Addressing the Parents’ Bill of Rights, State Superintendent of Public Instruction Catherine Truitt said, “SB49 provides transparency for parents—plain and simple. Parents, not the state, are ultimately responsible for raising their children. The Parents Bill of Rights ensures that parents remain aware of major health-related matters impacting their child’s growth and development.”
Contrary to accusations, The Parents’ Bill of Rights does not target LGBTQ-identifying students or children from LGBTQ-identifying families. To the contrary, it encourages a healthy relationship between children and their parents. This is key, as studies have found that strong parent-child relationships have been associated with a number of positive outcomes, including improved mental health, school engagement, and social competence. While some have tried to argue that teachers and parents have an equal interest in the child’s wellbeing, this simply isn’t true. Teachers may care deeply about their students, and many do, but they will only be in their students’ lives for a short period of time. Parents, however, will be with their children for the duration of their lives. In addition, parents have a long-term legal, financial, and moral responsibility for the health and wellbeing of their child that teachers simply don’t have.
While it is true that not every parent has their child’s best interest at heart, the vast majority of parents do, and they want to be involved in the lives of their children and help them thrive. It is important that the fundamental rights of parents to care for and direct the upbringing of their children are acknowledged and protected, and SB 49 will help to do just that.

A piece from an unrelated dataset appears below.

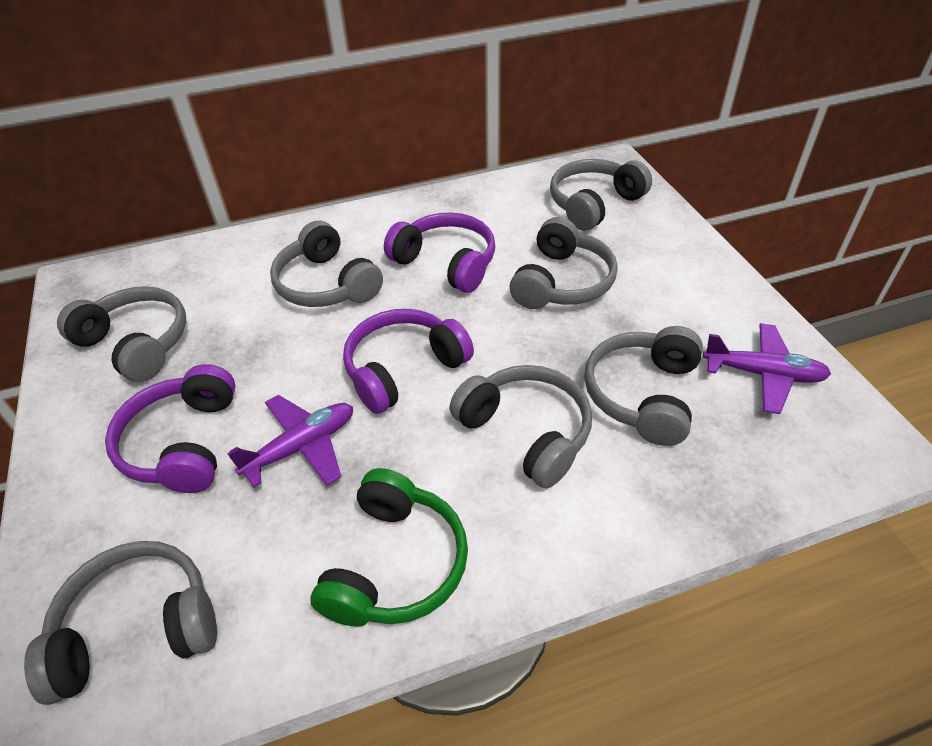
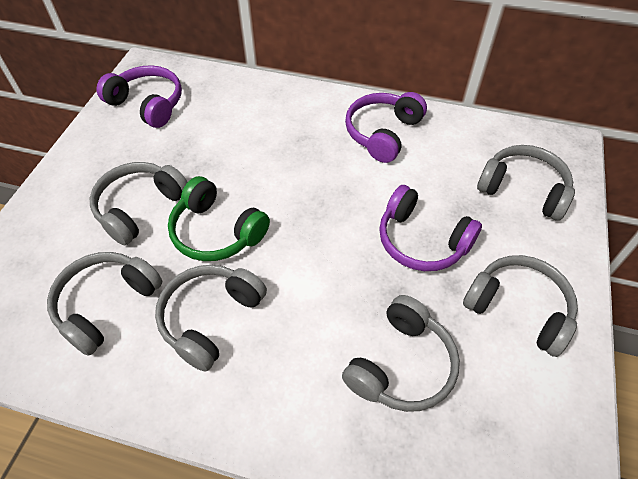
grey headphones: [24,541,217,705] [57,286,186,382] [270,221,383,307] [450,365,592,489] [510,217,618,309] [550,159,652,231] [584,326,703,446] = 7 -> [47,252,162,356] [90,162,188,245] [155,265,267,372] [342,295,460,412] [463,255,578,357] [477,145,575,221] = 6
purple plane: [227,395,353,488] [702,323,831,414] = 2 -> none = 0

Regarding the ban on LGBTQ-affirming content, the bill states that there should be no instruction on gender identity, sexual activity, or sexuality in the curriculum provided for grades kindergarten through fourth grade. It does not include responses to student-initiated questions, and it does not prohibit children from discussing LGBTQ families. It simply says that there should not be any instruction on these topics, whether it pertains to LGBTQ or heterosexual relationships. Children should be allowed to have a childhood and not be forced to think about such adult matters.
The Fairness in Women’s Sports Act does prevent biological males who identify as females from playing on female sports teams. However, males who identify as females are still welcome to play on male or co-ed teams. The first reason for this is the safety of female athletes. There are undeniable biological differences between males and females beginning at a young age, and hormone therapies and other forms of gender-affirming procedures do not change this. In addition to the safety concerns, there is the matter of fairness. Participating in sports opens a world of opportunity to many young women in the form of scholarships, careers, and leadership skills; but now some of these opportunities are being lost to transgender-identifying biological males. Every award, title, and scholarship won by a biological male playing on a female sports team is one denied to a female athlete. The reason that sports are divided into male and female is to accommodate gender differences while still letting the top performers shine.